| > Finding qualified programmers and having access to libraries so you don't reinvent the wheel. Lots of niche languages have the same problem, notably lisp, but it doesn't do to say they aren't popular for those reasons. It's circular reasoning. Languages get those things by being popular. They get popular by having those things. Every current "popular" language with good libraries and a large userbase started with no popularity, no libraries, and no users. They built these things over time. The problem is these languages can't create a robust community. They are powerful, so people don't need large teams to do what they want. They are different, so it is a bigger investment to understand them. The combination means they attract the kind of elitists who are not willing to help newcomers or write basic libraries, the kind of people who are perfectly capable of reinventing every wheel and doing it better than last time. No one teaches these languages. How popular could they get if companies and universities spent millions of hours collectively drilling even the most marginal programmer on how to use them like they do for C++ and Java? They would never do it though. Large companies don't want more powerful languages. They will take the productivity loss for fungible employees. It's part ego. Middle managers look much more important if they have 20 programmers write 1,000,000 lines of code over 5 years than two programmers write 10,000 over six months even if functionality is equivalent.

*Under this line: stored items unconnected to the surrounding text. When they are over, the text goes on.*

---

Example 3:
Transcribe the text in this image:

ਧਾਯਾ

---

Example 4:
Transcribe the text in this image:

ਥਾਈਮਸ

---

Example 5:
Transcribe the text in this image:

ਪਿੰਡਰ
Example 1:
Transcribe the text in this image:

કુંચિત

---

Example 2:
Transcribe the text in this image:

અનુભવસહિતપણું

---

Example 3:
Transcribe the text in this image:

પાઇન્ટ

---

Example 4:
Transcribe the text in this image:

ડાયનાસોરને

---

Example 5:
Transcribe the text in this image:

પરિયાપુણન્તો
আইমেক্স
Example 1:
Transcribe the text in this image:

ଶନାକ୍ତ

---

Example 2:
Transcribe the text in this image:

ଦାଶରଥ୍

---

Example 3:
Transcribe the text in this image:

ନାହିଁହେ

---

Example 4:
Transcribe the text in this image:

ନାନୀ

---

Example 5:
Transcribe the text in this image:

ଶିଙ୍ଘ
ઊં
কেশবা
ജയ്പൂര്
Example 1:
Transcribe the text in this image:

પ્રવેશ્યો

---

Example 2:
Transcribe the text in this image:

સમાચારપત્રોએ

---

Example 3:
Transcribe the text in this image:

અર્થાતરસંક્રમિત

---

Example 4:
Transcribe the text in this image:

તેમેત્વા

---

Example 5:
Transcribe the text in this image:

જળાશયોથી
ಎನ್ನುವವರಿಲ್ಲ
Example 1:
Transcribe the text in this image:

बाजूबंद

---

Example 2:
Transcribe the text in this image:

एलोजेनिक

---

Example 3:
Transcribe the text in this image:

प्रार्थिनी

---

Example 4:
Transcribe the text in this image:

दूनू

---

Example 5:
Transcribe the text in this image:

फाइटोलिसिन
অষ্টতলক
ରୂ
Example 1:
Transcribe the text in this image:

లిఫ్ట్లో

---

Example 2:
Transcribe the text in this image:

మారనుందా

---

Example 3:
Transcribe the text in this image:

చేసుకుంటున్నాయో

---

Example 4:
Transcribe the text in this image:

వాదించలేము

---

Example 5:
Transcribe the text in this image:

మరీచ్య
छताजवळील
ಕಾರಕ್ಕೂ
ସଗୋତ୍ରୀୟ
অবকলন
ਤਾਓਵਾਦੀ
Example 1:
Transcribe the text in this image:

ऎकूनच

It's part bargaining and risk. If you only have a few programmers, the individual programmer is worth a lot more. It is also riskier to employ one because she could leave or get hit by a bus at any time. |
Maybe it is but it's reality. Also, there's the other kind of reality: Languages don't matter. Solving problems is what matters.
I've programmed in everything from Machine Language (note I did not say "Assembler") to APL, passing through languages like Forth, C, C++, FORTRAN, Objective-C, Lisp, PHP, JS, Python, etc. At the end of the day the ONLY thing that matters --if it isn't a hobby-- is solving problems computationally. I have no cult adherence to any language whatsoever. They are tools, that's all.
My best example of this was making tons of money solving a problem using Visual Basic for Applications, which allowed me to use Excel to automate a time consuming task in a CAD program. It just so happened that this CAD program could be automated using VB. Put the two together and several months of work and we had a tool worth quite a bit of money.
APL still has lots of value...in the right circles. I believe it still sees professional usage in the finance industry.